Artificial Intelligence is purported to be the panacea for so many high-volume factors within telco. For example, AI is being used for complex pattern recognition using diverse signal streams like churn reduction. AIOps solutions are making great strides to reducing noise within alarm / event lists, filtering and automating, to limit the number of decisions to be made by humans. We’re also seeing AIOps equivalent solutions starting to make progress for handling other high-volume streams like contact centre call handling and field work.
With this automated volume reduction occurring, we probably need to re-evaluate how our OSS user interfaces work. I see this as presenting across two dimensions:
- Pareto’s 20 – Whereas our UIs have historically been designed for handling transactions at volume, we can now start thinking instead about what’s slipping through the cracks. The ~80% is being automated, filtered, prioritised etc. The remaining ~20% (the 20% that’s really hard to characterise or triage or identify) is now where humans need to intervene to take it ever closer to 0% un-matched.
- Watching the watcher – We can’t just let the automations run without having some way of ensuring they’re doing the right things. We need a way of observing the automations. Even if they are designed to optimise for certain outcomes (eg truck-roll reduction), the environments that they’re working within are so complex that it’s quite feasible that secondary or tertiary effects (eg infrastructure costs) could become sub-optimal
For a UI to handle Pareto’s 20, it seems we need a workbench that accommodates three key factors:
- Blast Radii – The ability to observe the blast radius of any given event across all four proximities (time, topology, geography, object hierarchy), where the root-cause often triggers ripple-out alarms / events that can obfuscate the real root-cause
- Dependency Visualisation and Interactions – The ability to present data in ways that unravel the mesh of dependencies to unlock the real causes from the many possibilities. This could be like the approach used by detectives, to collect / connect the evidence and rule it in / out (as a slightly related aside, check out this interesting video about using graph theory to solve crimes, which might also apply to our root-cause identification concept, though I haven’t dived deep enough into this to consider whether it might be viable)
- Collaboration – The ability to collaborate with experts across any domains
Let’s look at blast radius first.
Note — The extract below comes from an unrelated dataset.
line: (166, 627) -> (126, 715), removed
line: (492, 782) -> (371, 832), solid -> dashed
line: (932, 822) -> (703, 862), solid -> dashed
Tools such as AIOps are great at identifying patterns amongst data that is just too voluminous for people to handle. Networks are able to produce tens of thousands of performance metrics at streaming speeds. Multiply that by the increasing number of network devices and combine that with multi-domain dependencies (eg customer services, network domain interconnection, etc) and we have far too much data for humans to process every second (or whatever cadence your metrics tick over at). The same is true if you’re trying to triage an event that hasn’t been picked up by the automations.
I believe our next-generation UIs can actually use AI to identify “probable / possible cause” clusters of metrics connections and present them in a workbench across space and time. Each stream (eg telemetry, alarms, flows, connections, etc) is presented as layers on a map view, and the operator is able to turn layers on/off to visualise possible linkages / impacts. More importantly, the user will have the ability to scrub backwards and forwards in time to see the sequence and proximities of events. (Note: Naturally, we’ll need the network to propagate these data streams rapidly because true sequencing can be lost if there are significant time delays).
We also need new ways to collaborate on complex triage – taking a more modern “chat” approach rather than ticket-and-flick-it as used historically. And when I say chat, this could mean chatting with other humans or could also pull in machine-input like line test results, social indicators, etc from something akin to a sophisticated chat-bot.
Now, coming back to watching the watcher, we always have to install guard-rails or threshold-boundaries on the automation streams to ensure we don’t get run-away feedback loops. The automations could have the ability to game the system, getting great results for primary objectives but be triggering unwanted side-effects. To avoid this, I believe we need more than just guard-rails, but highly visual presentations of data to see what’s happening inside the “black-box” of the automation. Similar to the blast-radius example above, I can envisage this as being presented in heat-maps across space and time… amongst other visualisation techniques.
Check out this video from Savvi, a tool that’s already available today, which provides a few hints about what we could make this look like:
Can you envisage what our next-gen OSS UIs will look like and why? Do you agree or disagree with any of the perspectives above? Do you have theories about how we can do this better? I’d love to hear your thoughts via the comment box below.
Oh and PS, I’d love to see our user-interfaces look far more advanced than they typically are today – to match the level of sophistication that’s going on behind the scenes in our amazing OSS solutions. Check out the user interfaces from Jorge Almeida in his stunning showreel below. Many are presented as Augmented Reality views, as our OSS will surely be within short periods of time as smart glass hardware catches up to software. As indicated recently, it’s not just the presentation of visual data that matters, but decision support to guide workers on what to do next!!